→ PETUNJUK TUGAS: Kembalikan seluruh baris teks pada data di bawah ini tanpa mengubah satu karakter pun. Jangan sertakan gambar dalam jawaban.

→ DATA HASIL EKSTRAKSI:
'''

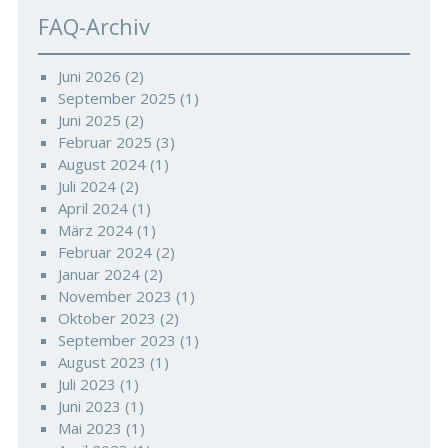
FAQ-Archiv
Juni 2026
(2)
September 2025
(1)
Juni 2025
(2)
Februar 2025
(3)
August 2024
(1)
Juli 2024
(2)
April 2024
(1)
März 2024
(1)
Februar 2024
(2)
Januar 2024
(2)
November 2023
(1)
Oktober 2023
(2)
September 2023
(1)
August 2023
(1)
Juli 2023
(1)
Juni 2023
(1)
Mai 2023
(1)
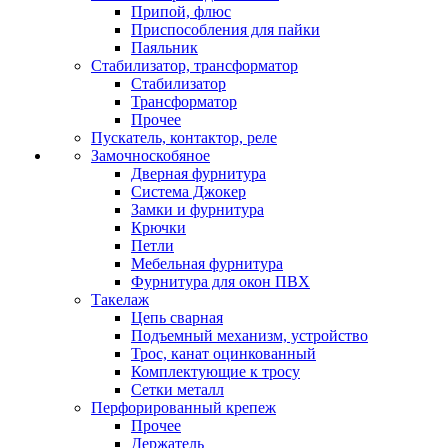
Припой, флюс
Приспособления для пайки
Паяльник
Стабилизатор, трансформатор
Стабилизатор
Трансформатор
Прочее
Пускатель, контактор, реле
Замочноскобяное
Дверная фурнитура
Система Джокер
Замки и фурнитура
Крючки
Петли
Мебельная фурнитура
Фурнитура для окон ПВХ
Такелаж
Цепь сварная
Подъемный механизм, устройство
Трос, канат оцинкованный
Комплектующие к тросу
Сетки металл
Перфорированный крепеж
Прочее
Держатель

'''

→ JAWABAN ANDA:
FAQ-Archiv
Juni 2026
(2)
September 2025
(1)
Juni 2025
(2)
Februar 2025
(3)
August 2024
(1)
Juli 2024
(2)
April 2024
(1)
März 2024
(1)
Februar 2024
(2)
Januar 2024
(2)
November 2023
(1)
Oktober 2023
(2)
September 2023
(1)
August 2023
(1)
Juli 2023
(1)
Juni 2023
(1)
Mai 2023
(1)
Припой, флюс
Приспособления для пайки
Паяльник
Стабилизатор, трансформатор
Стабилизатор
Трансформатор
Прочее
Пускатель, контактор, реле
Замочноскобяное
Дверная фурнитура
Система Джокер
Замки и фурнитура
Крючки
Петли
Мебельная фурнитура
Фурнитура для окон ПВХ
Такелаж
Цепь сварная
Подъемный механизм, устройство
Трос, канат оцинкованный
Комплектующие к тросу
Сетки металл
Перфорированный крепеж
Прочее
Держатель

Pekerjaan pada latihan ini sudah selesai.